Would you please restate all of the entries exactly, apart from the pictures?
+-------+
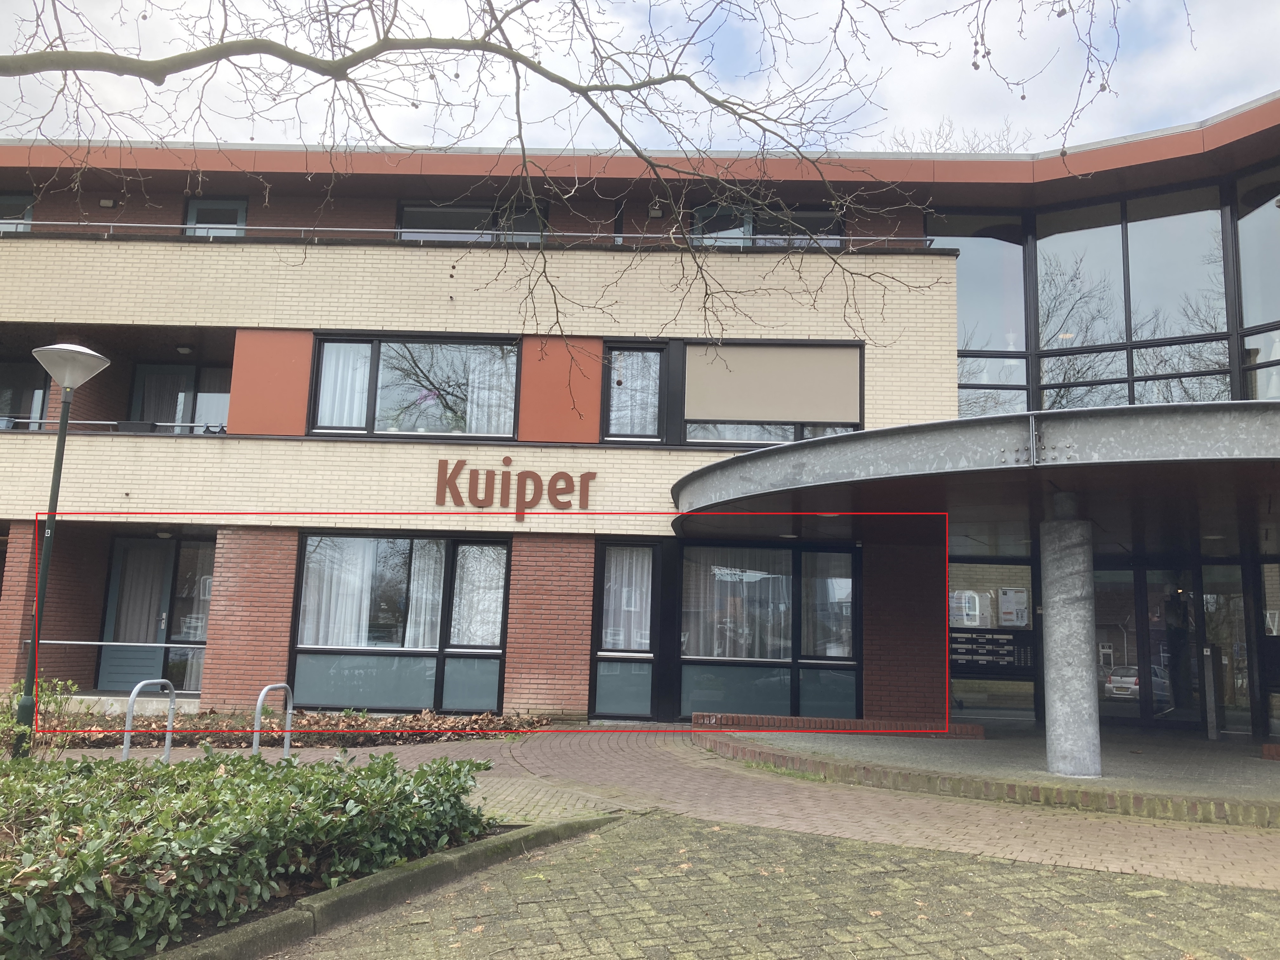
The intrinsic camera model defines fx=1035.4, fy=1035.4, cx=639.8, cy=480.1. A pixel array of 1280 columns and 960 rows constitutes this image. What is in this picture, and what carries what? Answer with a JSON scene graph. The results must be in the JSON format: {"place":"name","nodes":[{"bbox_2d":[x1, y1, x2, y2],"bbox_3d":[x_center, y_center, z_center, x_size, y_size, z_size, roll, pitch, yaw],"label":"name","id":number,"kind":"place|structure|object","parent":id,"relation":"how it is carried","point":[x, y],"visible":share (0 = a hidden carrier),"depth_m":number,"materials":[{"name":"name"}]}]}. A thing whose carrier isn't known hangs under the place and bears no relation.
{"place":"outdoors","nodes":[
{"label":"outdoors","id":0,"kind":"place"},
{"bbox_2d":[31,708,552,747],"label":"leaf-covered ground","id":1,"kind":"structure","parent":0,"point":[377,735],"materials":[{"name":"brown plant"}]},
{"bbox_2d":[0,102,1279,734],"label":"building","id":2,"kind":"structure","parent":0,"point":[120,321],"depth_m":14.43,"materials":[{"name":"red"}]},
{"bbox_2d":[0,193,35,232],"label":"window","id":3,"kind":"structure","parent":2,"relation":"in","point":[27,208],"depth_m":15.62,"materials":[{"name":"glass"}]},
{"bbox_2d":[0,358,50,428],"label":"window","id":4,"kind":"structure","parent":2,"relation":"in","point":[41,388],"depth_m":14.86,"materials":[{"name":"glass"}]},
{"bbox_2d":[99,197,117,208],"bbox_3d":[-7.801,-4.049,15.183,0.218,0.160,0.207,1,-8,1],"label":"wall lamp","id":5,"kind":"object","parent":2,"relation":"attached to","point":[104,203],"visible":0.93,"depth_m":15.11,"materials":[{"name":"white plastic"}]},
{"bbox_2d":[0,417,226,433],"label":"balcony railing","id":6,"kind":"object","parent":2,"relation":"attached to","point":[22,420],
+-------+
▶ Finished task
The intrinsic camera model defines fx=1035.4, fy=1035.4, cx=639.8, cy=480.1. A pixel array of 1280 columns and 960 rows constitutes this image. What is in this picture, and what carries what? Answer with a JSON scene graph. The results must be in the JSON format: {"place":"name","nodes":[{"bbox_2d":[x1, y1, x2, y2],"bbox_3d":[x_center, y_center, z_center, x_size, y_size, z_size, roll, pitch, yaw],"label":"name","id":number,"kind":"place|structure|object","parent":id,"relation":"how it is carried","point":[x, y],"visible":share (0 = a hidden carrier),"depth_m":number,"materials":[{"name":"name"}]}]}. A thing whose carrier isn't known hangs under the place and bears no relation.
{"place":"outdoors","nodes":[
{"label":"outdoors","id":0,"kind":"place"},
{"bbox_2d":[31,708,552,747],"label":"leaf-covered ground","id":1,"kind":"structure","parent":0,"point":[377,735],"materials":[{"name":"brown plant"}]},
{"bbox_2d":[0,102,1279,734],"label":"building","id":2,"kind":"structure","parent":0,"point":[120,321],"depth_m":14.43,"materials":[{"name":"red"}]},
{"bbox_2d":[0,193,35,232],"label":"window","id":3,"kind":"structure","parent":2,"relation":"in","point":[27,208],"depth_m":15.62,"materials":[{"name":"glass"}]},
{"bbox_2d":[0,358,50,428],"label":"window","id":4,"kind":"structure","parent":2,"relation":"in","point":[41,388],"depth_m":14.86,"materials":[{"name":"glass"}]},
{"bbox_2d":[99,197,117,208],"bbox_3d":[-7.801,-4.049,15.183,0.218,0.160,0.207,1,-8,1],"label":"wall lamp","id":5,"kind":"object","parent":2,"relation":"attached to","point":[104,203],"visible":0.93,"depth_m":15.11,"materials":[{"name":"white plastic"}]},
{"bbox_2d":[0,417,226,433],"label":"balcony railing","id":6,"kind":"object","parent":2,"relation":"attached to","point":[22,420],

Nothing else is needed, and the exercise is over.